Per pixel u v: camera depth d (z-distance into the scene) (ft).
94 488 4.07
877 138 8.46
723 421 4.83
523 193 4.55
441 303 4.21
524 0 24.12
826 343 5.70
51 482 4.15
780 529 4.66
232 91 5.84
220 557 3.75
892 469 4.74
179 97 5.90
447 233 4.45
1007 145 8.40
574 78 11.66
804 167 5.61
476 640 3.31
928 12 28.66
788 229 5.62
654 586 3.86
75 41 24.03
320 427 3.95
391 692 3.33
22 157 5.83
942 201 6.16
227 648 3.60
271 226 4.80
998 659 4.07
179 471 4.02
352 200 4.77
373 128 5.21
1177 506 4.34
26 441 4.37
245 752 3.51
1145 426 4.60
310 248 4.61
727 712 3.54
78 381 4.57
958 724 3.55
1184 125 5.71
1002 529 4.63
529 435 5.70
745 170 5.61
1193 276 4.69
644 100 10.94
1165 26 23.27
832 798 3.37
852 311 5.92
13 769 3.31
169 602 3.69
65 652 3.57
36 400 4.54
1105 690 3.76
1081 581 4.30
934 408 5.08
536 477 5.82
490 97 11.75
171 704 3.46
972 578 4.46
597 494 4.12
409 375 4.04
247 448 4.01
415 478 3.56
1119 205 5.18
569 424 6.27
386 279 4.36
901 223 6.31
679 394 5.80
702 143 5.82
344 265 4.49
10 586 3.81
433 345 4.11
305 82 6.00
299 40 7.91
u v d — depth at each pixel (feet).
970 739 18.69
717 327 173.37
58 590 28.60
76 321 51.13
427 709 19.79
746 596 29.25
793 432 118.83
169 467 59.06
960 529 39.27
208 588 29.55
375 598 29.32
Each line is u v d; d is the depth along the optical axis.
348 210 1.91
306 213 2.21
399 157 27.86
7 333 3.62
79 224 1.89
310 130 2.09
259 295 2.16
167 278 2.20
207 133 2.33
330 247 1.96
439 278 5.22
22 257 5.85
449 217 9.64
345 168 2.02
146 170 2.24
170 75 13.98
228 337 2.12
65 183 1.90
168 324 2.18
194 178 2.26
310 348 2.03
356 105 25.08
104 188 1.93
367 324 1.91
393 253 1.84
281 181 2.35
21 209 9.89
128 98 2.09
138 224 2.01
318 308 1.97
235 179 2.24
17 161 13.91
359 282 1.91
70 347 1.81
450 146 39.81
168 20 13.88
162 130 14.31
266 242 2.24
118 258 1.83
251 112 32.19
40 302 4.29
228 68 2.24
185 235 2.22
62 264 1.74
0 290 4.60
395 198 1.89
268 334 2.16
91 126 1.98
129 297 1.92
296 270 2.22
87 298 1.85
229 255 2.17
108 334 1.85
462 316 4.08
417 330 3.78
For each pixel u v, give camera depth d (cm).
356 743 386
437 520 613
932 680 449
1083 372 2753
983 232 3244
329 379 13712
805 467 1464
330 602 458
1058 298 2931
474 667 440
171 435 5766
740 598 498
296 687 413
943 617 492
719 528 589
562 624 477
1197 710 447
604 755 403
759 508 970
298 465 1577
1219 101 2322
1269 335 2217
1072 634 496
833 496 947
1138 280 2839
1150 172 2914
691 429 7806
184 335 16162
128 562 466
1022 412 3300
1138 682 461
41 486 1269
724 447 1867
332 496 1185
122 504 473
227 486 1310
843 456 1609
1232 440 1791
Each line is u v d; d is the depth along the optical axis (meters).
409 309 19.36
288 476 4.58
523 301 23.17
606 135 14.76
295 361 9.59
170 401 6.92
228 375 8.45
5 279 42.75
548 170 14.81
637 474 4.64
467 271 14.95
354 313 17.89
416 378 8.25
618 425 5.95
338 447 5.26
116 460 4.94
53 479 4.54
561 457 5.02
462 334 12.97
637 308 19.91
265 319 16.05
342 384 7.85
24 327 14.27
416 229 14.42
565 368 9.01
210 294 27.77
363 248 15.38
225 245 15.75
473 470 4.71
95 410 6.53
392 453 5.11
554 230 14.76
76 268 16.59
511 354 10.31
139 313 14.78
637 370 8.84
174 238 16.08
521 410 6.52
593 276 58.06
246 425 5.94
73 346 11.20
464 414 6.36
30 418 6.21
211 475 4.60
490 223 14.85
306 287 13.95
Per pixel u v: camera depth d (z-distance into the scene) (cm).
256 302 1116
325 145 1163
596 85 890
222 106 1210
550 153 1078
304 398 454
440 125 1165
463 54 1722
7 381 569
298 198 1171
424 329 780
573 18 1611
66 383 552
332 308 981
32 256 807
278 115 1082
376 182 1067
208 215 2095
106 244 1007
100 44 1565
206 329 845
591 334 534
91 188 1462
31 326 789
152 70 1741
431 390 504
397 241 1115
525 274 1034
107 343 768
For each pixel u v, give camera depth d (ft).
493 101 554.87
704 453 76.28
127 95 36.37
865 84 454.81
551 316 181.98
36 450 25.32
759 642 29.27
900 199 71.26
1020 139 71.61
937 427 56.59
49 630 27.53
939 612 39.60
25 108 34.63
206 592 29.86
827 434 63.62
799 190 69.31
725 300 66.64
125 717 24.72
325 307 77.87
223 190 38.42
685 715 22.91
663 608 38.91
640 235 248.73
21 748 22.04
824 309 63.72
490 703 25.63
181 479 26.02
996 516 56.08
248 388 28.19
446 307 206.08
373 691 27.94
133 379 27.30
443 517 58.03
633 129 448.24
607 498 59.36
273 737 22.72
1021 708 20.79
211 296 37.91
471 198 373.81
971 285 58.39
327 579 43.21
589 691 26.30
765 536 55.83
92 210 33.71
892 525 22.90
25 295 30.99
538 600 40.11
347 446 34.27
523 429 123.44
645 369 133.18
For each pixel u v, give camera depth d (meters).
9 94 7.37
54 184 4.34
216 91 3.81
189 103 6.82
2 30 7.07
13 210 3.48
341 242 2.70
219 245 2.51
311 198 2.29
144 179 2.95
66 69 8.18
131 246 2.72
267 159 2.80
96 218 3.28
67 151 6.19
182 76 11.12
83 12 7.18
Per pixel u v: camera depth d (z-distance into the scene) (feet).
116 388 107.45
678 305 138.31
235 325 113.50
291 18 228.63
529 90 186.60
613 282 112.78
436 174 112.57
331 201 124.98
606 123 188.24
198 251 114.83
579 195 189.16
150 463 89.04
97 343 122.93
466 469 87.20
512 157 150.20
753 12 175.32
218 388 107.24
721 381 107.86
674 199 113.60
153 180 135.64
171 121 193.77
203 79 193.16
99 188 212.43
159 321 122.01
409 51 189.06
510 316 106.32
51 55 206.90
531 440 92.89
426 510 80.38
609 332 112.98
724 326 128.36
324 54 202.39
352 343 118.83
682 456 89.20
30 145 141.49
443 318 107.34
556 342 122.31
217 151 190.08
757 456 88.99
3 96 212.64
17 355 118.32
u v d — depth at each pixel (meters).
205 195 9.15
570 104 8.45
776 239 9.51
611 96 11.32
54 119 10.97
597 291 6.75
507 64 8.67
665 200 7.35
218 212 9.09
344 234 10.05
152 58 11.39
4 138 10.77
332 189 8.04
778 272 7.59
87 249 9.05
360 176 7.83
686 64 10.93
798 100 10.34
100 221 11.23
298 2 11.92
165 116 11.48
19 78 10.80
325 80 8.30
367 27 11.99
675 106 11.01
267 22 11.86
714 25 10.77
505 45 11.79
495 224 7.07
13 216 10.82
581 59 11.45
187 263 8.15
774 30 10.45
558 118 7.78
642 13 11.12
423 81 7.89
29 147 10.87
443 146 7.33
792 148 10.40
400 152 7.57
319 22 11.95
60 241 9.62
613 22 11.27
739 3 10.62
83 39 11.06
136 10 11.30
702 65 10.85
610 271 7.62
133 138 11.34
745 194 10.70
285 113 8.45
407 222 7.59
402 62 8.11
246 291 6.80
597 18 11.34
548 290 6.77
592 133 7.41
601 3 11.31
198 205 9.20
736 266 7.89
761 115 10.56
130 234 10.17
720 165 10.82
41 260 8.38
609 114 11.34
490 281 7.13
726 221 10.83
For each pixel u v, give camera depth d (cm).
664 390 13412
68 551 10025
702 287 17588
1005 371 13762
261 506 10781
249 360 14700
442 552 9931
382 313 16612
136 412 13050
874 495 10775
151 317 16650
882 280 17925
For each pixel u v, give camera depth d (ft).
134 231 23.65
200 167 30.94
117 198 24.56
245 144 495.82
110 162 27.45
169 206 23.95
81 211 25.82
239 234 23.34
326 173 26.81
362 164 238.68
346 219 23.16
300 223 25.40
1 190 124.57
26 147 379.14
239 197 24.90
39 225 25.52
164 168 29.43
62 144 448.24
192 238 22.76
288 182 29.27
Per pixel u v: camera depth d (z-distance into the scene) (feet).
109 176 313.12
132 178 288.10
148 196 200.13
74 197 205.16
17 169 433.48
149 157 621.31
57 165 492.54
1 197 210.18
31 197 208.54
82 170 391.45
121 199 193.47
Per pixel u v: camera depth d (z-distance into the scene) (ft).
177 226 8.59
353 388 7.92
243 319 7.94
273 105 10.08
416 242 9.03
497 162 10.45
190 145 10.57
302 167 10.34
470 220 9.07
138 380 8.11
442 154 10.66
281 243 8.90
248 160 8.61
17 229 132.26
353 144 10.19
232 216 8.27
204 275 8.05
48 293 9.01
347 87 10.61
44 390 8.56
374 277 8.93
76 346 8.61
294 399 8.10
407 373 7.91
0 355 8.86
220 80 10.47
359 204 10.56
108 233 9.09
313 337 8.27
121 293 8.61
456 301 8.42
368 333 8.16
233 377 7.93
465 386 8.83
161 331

• About this task: Copy range, inclusive: the line holding "591 334 534" to the line holding "181 479 26.02". Reproduce exactly those lines of the records above and no others.

• Response area:
591 334 534
91 188 1462
31 326 789
152 70 1741
431 390 504
397 241 1115
525 274 1034
107 343 768
For each pixel u v, give camera depth d (ft).
493 101 554.87
704 453 76.28
127 95 36.37
865 84 454.81
551 316 181.98
36 450 25.32
759 642 29.27
900 199 71.26
1020 139 71.61
937 427 56.59
49 630 27.53
939 612 39.60
25 108 34.63
206 592 29.86
827 434 63.62
799 190 69.31
725 300 66.64
125 717 24.72
325 307 77.87
223 190 38.42
685 715 22.91
663 608 38.91
640 235 248.73
21 748 22.04
824 309 63.72
490 703 25.63
181 479 26.02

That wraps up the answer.